**Exercise brief:**
Print every line of each of the following records verbatim, preserving their order.

**Material:**
▶

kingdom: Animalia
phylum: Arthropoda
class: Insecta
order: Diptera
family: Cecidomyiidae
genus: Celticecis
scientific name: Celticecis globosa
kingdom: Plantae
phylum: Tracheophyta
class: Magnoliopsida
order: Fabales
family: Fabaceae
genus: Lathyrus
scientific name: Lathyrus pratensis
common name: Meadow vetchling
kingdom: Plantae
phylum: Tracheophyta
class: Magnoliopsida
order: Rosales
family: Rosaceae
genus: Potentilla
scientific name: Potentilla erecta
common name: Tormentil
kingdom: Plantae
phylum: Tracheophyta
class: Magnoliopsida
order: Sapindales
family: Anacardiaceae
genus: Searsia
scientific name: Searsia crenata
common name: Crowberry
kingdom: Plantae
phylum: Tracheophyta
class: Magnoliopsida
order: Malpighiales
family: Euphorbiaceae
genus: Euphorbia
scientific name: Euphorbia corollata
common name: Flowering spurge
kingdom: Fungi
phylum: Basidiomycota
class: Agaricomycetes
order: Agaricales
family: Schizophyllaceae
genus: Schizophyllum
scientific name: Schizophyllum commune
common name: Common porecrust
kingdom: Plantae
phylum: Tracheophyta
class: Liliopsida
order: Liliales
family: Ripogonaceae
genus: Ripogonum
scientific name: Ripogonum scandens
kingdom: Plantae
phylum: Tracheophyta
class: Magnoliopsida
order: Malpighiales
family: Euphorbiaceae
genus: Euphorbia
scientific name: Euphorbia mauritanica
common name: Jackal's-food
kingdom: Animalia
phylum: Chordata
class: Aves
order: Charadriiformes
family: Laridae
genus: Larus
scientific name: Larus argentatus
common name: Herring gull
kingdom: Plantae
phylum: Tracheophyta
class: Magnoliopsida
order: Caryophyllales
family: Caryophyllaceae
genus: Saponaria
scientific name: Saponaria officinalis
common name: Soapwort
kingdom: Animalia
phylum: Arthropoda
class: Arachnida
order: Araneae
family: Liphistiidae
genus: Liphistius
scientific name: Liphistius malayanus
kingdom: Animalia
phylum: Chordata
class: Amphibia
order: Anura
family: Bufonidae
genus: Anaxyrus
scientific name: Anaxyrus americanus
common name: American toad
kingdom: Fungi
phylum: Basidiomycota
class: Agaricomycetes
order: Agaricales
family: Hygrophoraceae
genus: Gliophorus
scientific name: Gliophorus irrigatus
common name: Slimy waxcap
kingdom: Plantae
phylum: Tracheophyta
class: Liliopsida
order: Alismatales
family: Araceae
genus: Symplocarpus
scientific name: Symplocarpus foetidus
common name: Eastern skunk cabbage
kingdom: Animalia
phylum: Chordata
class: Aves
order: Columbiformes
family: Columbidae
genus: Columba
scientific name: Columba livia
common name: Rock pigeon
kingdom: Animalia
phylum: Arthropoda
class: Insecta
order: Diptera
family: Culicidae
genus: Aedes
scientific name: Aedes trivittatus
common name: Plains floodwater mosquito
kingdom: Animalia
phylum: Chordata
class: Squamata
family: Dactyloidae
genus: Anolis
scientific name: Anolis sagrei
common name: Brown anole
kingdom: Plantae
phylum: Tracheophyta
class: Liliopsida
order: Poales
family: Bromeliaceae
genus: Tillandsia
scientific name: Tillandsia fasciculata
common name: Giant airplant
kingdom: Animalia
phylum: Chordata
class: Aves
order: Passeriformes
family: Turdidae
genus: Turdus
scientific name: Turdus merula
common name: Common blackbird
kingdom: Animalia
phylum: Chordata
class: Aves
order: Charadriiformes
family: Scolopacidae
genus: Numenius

◀

**Full response:**
kingdom: Animalia
phylum: Arthropoda
class: Insecta
order: Diptera
family: Cecidomyiidae
genus: Celticecis
scientific name: Celticecis globosa
kingdom: Plantae
phylum: Tracheophyta
class: Magnoliopsida
order: Fabales
family: Fabaceae
genus: Lathyrus
scientific name: Lathyrus pratensis
common name: Meadow vetchling
kingdom: Plantae
phylum: Tracheophyta
class: Magnoliopsida
order: Rosales
family: Rosaceae
genus: Potentilla
scientific name: Potentilla erecta
common name: Tormentil
kingdom: Plantae
phylum: Tracheophyta
class: Magnoliopsida
order: Sapindales
family: Anacardiaceae
genus: Searsia
scientific name: Searsia crenata
common name: Crowberry
kingdom: Plantae
phylum: Tracheophyta
class: Magnoliopsida
order: Malpighiales
family: Euphorbiaceae
genus: Euphorbia
scientific name: Euphorbia corollata
common name: Flowering spurge
kingdom: Fungi
phylum: Basidiomycota
class: Agaricomycetes
order: Agaricales
family: Schizophyllaceae
genus: Schizophyllum
scientific name: Schizophyllum commune
common name: Common porecrust
kingdom: Plantae
phylum: Tracheophyta
class: Liliopsida
order: Liliales
family: Ripogonaceae
genus: Ripogonum
scientific name: Ripogonum scandens
kingdom: Plantae
phylum: Tracheophyta
class: Magnoliopsida
order: Malpighiales
family: Euphorbiaceae
genus: Euphorbia
scientific name: Euphorbia mauritanica
common name: Jackal's-food
kingdom: Animalia
phylum: Chordata
class: Aves
order: Charadriiformes
family: Laridae
genus: Larus
scientific name: Larus argentatus
common name: Herring gull
kingdom: Plantae
phylum: Tracheophyta
class: Magnoliopsida
order: Caryophyllales
family: Caryophyllaceae
genus: Saponaria
scientific name: Saponaria officinalis
common name: Soapwort
kingdom: Animalia
phylum: Arthropoda
class: Arachnida
order: Araneae
family: Liphistiidae
genus: Liphistius
scientific name: Liphistius malayanus
kingdom: Animalia
phylum: Chordata
class: Amphibia
order: Anura
family: Bufonidae
genus: Anaxyrus
scientific name: Anaxyrus americanus
common name: American toad
kingdom: Fungi
phylum: Basidiomycota
class: Agaricomycetes
order: Agaricales
family: Hygrophoraceae
genus: Gliophorus
scientific name: Gliophorus irrigatus
common name: Slimy waxcap
kingdom: Plantae
phylum: Tracheophyta
class: Liliopsida
order: Alismatales
family: Araceae
genus: Symplocarpus
scientific name: Symplocarpus foetidus
common name: Eastern skunk cabbage
kingdom: Animalia
phylum: Chordata
class: Aves
order: Columbiformes
family: Columbidae
genus: Columba
scientific name: Columba livia
common name: Rock pigeon
kingdom: Animalia
phylum: Arthropoda
class: Insecta
order: Diptera
family: Culicidae
genus: Aedes
scientific name: Aedes trivittatus
common name: Plains floodwater mosquito
kingdom: Animalia
phylum: Chordata
class: Squamata
family: Dactyloidae
genus: Anolis
scientific name: Anolis sagrei
common name: Brown anole
kingdom: Plantae
phylum: Tracheophyta
class: Liliopsida
order: Poales
family: Bromeliaceae
genus: Tillandsia
scientific name: Tillandsia fasciculata
common name: Giant airplant
kingdom: Animalia
phylum: Chordata
class: Aves
order: Passeriformes
family: Turdidae
genus: Turdus
scientific name: Turdus merula
common name: Common blackbird
kingdom: Animalia
phylum: Chordata
class: Aves
order: Charadriiformes
family: Scolopacidae
genus: Numenius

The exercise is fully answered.